Beehives draw residents' ire
Roadside beehives in the Marlborough Sounds have drawn some complaints from residents, but they also had the positive consequence of deterring people from dumping rubbish near the hives, a council report says.
Residents at Moetapu Bay, Kaiuma Bay and Queen Charlotte Dr had made the majority of the complaints, the assets and services committee report said.
Marlborough Roads engineer Steve Murrin said during the committee's meeting in Blenheim on Thursday that a couple of people had been stung by the bees.
Beekeepers placed hives on road reserves near manuka trees to encourage their bees to collect nectar for manuka honey, which was in high demand, the council paper said.
Marlborough Beekeepers' Association president James Jenkins told the committee he had a 20-year history of keeping bees in the area. His bees pollinated people's gardens, he said.

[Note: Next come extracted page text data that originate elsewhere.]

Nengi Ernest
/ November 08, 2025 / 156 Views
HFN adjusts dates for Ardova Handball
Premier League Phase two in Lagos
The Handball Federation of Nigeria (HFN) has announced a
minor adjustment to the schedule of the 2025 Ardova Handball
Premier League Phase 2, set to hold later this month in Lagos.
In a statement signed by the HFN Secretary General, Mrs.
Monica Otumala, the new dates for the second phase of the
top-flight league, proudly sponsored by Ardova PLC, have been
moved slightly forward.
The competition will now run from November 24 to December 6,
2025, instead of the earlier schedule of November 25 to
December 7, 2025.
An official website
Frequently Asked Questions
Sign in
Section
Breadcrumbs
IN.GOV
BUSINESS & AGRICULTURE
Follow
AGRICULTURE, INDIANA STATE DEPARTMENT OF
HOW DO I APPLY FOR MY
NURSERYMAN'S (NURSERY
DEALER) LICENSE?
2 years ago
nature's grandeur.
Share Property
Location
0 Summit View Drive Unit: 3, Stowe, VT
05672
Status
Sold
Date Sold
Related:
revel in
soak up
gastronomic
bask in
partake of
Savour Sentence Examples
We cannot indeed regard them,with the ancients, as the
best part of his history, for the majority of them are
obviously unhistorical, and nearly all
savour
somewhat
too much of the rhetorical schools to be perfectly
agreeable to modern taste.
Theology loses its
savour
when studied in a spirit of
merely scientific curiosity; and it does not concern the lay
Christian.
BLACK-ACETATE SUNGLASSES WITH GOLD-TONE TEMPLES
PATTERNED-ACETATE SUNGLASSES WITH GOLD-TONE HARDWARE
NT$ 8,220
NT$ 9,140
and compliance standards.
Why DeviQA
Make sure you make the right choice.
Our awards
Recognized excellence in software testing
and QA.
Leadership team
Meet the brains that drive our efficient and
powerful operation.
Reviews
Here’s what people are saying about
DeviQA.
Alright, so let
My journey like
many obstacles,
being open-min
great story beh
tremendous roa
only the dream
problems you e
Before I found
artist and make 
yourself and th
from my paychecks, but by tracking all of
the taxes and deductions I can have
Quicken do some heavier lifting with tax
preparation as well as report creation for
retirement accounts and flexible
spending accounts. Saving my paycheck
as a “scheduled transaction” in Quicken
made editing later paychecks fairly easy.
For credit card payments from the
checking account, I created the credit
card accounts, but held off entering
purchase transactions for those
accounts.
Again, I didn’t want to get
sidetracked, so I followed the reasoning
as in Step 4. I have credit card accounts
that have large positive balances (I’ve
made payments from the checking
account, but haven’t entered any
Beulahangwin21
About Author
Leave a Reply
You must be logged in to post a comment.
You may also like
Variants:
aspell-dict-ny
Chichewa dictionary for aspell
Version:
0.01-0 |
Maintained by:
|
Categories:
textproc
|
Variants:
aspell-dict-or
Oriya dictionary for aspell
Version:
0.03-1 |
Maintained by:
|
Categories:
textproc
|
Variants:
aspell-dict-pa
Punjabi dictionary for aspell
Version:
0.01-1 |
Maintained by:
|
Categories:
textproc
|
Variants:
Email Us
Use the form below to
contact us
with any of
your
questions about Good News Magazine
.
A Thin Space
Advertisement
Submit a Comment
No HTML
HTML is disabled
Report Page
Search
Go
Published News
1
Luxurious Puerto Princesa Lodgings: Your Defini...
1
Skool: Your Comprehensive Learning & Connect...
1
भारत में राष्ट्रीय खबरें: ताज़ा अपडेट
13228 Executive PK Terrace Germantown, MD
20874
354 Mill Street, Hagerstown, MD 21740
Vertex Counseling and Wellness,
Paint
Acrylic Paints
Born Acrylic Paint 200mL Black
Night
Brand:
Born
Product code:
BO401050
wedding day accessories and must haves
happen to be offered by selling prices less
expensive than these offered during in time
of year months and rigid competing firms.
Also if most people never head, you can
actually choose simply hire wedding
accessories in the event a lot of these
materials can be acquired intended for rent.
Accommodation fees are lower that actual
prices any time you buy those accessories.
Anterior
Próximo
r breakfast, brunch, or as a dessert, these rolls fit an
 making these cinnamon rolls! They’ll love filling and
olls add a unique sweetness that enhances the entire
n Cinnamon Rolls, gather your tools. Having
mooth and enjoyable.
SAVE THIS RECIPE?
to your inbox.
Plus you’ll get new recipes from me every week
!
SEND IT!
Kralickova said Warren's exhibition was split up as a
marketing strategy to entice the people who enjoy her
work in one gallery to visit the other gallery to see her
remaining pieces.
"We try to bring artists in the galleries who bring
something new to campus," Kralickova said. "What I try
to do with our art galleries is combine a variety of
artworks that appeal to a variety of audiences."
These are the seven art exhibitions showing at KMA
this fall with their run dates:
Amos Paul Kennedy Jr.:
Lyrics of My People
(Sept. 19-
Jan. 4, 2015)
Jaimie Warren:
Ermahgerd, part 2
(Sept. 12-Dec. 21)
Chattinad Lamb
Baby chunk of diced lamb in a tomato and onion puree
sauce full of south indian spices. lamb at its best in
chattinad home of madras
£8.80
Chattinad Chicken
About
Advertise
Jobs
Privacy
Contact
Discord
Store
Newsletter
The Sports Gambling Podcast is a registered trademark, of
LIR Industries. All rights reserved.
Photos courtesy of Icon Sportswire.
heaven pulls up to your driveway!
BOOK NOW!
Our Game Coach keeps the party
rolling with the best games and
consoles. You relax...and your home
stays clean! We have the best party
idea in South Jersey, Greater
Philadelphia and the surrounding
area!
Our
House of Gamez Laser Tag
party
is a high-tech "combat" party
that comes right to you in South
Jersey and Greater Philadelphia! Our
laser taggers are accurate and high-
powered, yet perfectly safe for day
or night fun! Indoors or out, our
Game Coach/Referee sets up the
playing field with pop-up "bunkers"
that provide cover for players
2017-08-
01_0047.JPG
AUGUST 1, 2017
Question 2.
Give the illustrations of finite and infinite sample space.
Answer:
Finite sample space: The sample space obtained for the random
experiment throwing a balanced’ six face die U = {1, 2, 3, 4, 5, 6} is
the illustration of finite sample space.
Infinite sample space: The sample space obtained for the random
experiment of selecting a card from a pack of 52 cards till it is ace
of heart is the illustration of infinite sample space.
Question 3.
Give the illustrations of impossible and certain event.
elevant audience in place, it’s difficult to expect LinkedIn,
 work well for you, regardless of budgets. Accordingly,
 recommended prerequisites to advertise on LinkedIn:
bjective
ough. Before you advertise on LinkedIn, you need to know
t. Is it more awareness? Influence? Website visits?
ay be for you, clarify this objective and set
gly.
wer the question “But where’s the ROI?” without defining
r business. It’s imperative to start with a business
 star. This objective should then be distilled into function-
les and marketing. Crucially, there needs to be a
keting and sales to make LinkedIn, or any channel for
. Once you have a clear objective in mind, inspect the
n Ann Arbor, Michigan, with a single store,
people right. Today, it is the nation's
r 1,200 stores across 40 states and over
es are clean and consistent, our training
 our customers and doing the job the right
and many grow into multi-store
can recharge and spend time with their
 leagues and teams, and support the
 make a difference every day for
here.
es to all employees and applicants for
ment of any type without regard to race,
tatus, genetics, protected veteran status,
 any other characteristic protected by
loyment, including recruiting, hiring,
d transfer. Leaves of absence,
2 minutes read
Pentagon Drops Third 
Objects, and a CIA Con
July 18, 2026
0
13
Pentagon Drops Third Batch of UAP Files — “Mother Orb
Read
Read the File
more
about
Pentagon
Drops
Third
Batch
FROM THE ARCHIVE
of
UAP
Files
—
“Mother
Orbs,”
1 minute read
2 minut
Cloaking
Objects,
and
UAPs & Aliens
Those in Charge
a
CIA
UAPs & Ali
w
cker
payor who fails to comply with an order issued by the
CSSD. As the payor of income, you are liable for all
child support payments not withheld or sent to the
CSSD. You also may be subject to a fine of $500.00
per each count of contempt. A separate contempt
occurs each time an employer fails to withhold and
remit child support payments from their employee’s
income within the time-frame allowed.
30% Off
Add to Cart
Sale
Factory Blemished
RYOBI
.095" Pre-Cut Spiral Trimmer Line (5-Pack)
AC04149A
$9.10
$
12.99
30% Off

Councillor Peter Jerram said there were few enough places to pull over in the Sounds without there being beehives by the side of the road. However, he could understand Mr Jenkins' perspective, he said.
The committee recommended that Marlborough Roads, who manage the reserves, formulate guidelines on hive placement and report back to the council. It also recommended all unauthorised beehives be removed and that anyone wishing to place beehives on road reserves must get approval from Marlborough Roads.